* EXERCISE DESCRIPTION
Please extract every line from the first one down to the line containing "учебник сумка: сумка -> ручка", both ends included. Copy each line word for word.

Dataset entries:
*****

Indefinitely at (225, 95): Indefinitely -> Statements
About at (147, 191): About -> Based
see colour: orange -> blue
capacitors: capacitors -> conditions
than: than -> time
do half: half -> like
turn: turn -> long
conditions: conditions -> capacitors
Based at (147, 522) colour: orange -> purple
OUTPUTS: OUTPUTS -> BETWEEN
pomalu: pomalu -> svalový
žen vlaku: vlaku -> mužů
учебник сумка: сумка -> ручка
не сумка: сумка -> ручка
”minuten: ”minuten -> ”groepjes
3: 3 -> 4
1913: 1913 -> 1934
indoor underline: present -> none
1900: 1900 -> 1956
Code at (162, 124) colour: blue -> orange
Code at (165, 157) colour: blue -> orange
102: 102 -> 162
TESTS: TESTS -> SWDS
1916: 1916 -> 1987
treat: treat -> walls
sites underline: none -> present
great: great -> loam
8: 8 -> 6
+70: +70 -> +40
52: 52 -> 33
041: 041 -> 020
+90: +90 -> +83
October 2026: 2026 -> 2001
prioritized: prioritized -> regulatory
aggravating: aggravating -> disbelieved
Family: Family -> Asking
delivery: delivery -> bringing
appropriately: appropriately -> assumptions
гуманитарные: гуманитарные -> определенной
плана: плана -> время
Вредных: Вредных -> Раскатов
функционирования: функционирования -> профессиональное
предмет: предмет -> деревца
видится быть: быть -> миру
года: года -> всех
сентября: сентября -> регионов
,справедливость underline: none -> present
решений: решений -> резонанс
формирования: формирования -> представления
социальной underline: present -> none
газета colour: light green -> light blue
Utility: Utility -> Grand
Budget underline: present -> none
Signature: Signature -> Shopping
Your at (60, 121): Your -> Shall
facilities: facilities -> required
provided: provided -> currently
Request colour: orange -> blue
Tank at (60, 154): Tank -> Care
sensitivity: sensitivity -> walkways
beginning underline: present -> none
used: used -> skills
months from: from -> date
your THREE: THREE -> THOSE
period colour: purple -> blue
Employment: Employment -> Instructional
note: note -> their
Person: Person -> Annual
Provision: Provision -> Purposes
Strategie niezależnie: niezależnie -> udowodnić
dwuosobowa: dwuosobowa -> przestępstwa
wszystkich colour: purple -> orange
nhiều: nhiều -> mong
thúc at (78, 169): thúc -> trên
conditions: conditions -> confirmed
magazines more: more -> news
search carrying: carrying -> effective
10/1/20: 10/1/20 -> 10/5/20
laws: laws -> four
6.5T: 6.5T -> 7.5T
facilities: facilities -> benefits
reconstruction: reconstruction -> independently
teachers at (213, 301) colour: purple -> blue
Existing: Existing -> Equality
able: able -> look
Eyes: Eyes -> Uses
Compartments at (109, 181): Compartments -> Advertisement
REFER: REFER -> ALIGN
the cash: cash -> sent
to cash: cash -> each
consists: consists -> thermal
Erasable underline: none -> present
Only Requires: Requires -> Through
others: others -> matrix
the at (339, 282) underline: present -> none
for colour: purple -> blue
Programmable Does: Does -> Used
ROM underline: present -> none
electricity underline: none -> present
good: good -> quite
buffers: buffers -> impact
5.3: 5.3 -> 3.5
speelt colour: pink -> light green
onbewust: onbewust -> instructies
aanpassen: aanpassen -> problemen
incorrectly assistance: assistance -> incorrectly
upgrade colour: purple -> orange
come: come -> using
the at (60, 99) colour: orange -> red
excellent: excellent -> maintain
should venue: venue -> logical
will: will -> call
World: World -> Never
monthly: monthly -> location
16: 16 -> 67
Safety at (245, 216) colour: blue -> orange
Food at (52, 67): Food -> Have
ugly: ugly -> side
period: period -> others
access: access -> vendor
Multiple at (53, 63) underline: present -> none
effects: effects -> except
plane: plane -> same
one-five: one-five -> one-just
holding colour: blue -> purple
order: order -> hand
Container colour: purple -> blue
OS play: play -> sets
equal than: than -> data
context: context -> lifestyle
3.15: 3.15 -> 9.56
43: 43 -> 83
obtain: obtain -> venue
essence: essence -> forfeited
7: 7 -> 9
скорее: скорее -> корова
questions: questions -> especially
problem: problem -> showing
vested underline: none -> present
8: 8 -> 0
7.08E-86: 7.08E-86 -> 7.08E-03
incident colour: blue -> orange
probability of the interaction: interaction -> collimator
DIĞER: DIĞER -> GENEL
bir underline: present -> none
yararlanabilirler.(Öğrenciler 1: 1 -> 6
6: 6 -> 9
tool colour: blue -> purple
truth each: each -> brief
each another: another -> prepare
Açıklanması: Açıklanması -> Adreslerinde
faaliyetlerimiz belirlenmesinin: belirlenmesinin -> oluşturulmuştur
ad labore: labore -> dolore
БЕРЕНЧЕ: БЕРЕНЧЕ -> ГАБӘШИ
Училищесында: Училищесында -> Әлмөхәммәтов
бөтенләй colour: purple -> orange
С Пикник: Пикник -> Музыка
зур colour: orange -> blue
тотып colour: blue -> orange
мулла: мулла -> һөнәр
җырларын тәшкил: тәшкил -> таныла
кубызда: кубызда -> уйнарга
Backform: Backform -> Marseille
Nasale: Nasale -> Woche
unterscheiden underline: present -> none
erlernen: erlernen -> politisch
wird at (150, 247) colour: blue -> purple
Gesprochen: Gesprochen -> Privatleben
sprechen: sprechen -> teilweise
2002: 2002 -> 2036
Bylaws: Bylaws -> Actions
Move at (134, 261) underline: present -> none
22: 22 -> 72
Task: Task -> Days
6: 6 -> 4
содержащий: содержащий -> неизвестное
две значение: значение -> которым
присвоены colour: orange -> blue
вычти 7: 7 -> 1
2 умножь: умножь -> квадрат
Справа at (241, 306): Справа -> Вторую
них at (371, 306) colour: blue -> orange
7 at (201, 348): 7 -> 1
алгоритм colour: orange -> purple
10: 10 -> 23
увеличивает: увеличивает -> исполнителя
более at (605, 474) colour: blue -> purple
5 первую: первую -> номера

*****

* SOLUTION TO THIS TASK
Indefinitely at (225, 95): Indefinitely -> Statements
About at (147, 191): About -> Based
see colour: orange -> blue
capacitors: capacitors -> conditions
than: than -> time
do half: half -> like
turn: turn -> long
conditions: conditions -> capacitors
Based at (147, 522) colour: orange -> purple
OUTPUTS: OUTPUTS -> BETWEEN
pomalu: pomalu -> svalový
žen vlaku: vlaku -> mužů
учебник сумка: сумка -> ручка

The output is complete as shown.